The 40 percent nitrogen reduction goal the Bay states are struggling to achieve has shrunk since it was set by the Executive Council in 1987.

After setting the reduction goal (measured from a 1985 baseline year), the states and the EPA decided that the agreement meant a reduction only in "controllable" sources of nutrients to the Bay. Natural "background" sources of nutrients were considered "uncontrollable."

So were nutrients originating from portions of New York, West Virginia and Delaware that are within the watershed. Also excluded was nitrogen from air pollution, septic systems and other difficult-to-quantify sources.

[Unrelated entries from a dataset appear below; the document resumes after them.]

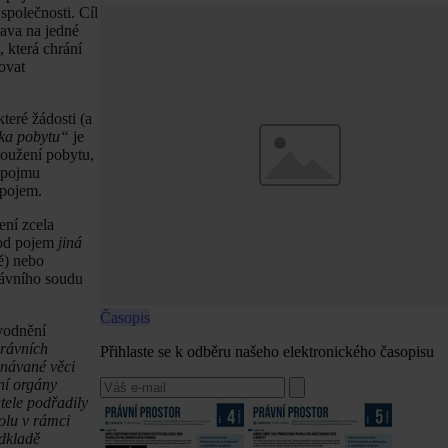
společnosti. Cíl
rava na jedné
 která chrání
ovat
teré žádosti (a
žka pobytu“
je
loužení pobytu,
o pojmu
 pojem.
ení zcela
pod pojem
jiná
ě) nebo
rávního soudu
Časopis
vodnění
právních
Přihlaste se k odběru našeho elektronického časopisu
dnávané věci
ní orgány
tele podřadily
olu v rámci
odkladě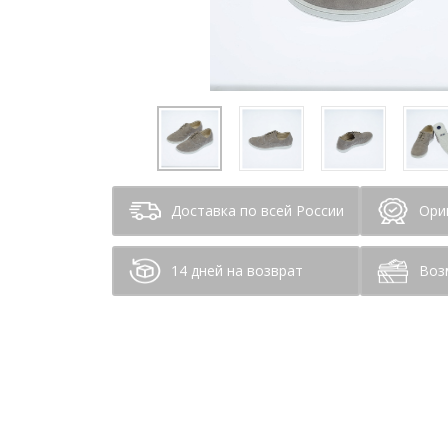
Доставка по всей России
Ори
14 дней на возврат
Воз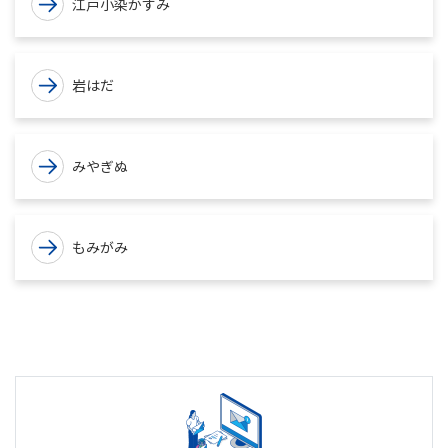
江戸小染かすみ
岩はだ
みやぎぬ
もみがみ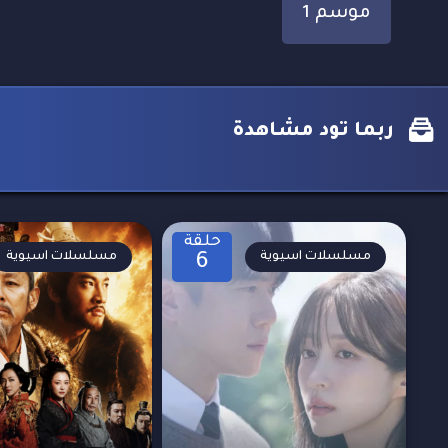
موسم 1
ربما تود مشاهدة
حلقة
مسلسلات اسيوية
مسلسلات اسيوية
6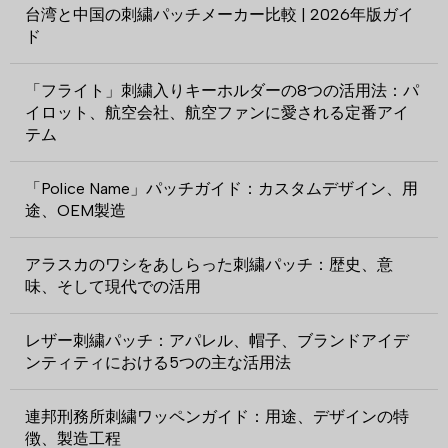
台湾と中国の刺繍パッチメーカー比較 | 2026年版ガイ
ド
「フライト」刺繍入りキーホルダーの8つの活用法：パ
イロット、航空会社、航空ファンに愛される定番アイ
テム
「Police Name」パッチガイド：カスタムデザイン、用
途、OEM製造
アラスカのワシをあしらった刺繍パッチ：歴史、意
味、そして現代での活用
レザー刺繍パッチ：アパレル、帽子、ブランドアイデ
ンティティにおける5つの主な活用法
連邦刑務所刺繍ワッペンガイド：用途、デザインの特
徴、製造工程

For nitrogen in particular, what was considered "controllable," was only a fraction of the total amount entering the Bay. In 1992, the Bay Program agreed that a 40 percent reduction in the "controllable" nitrogen load was only 74 million pounds from the 365 million pounds estimated to have en-tered the Chesapeake in 1985.

That would be a reduction of about 20 percent of the total nitrogen entering the Bay.

The past year's re-evaluation of nutrient reduction progress focused on rivers that have "tributary strategies" - river-specific nutrient reduction plans - in place. Tributary strategies for the James, York, Rappahannock and other Virginia rivers south of the Potomac have not been completed.

Excluding those rivers, the nutrient reduction goal actually becomes about 50 million pounds a year - or about 14 percent of all nitrogen entering the Bay.

Through 1996, the Bay Program estimated that wastewater treatment plant upgrades and runoff control efforts were enough to reduce the amount of nitrogen entering the Bay by 29 million pounds in an average year - a reduction of about 8 percent.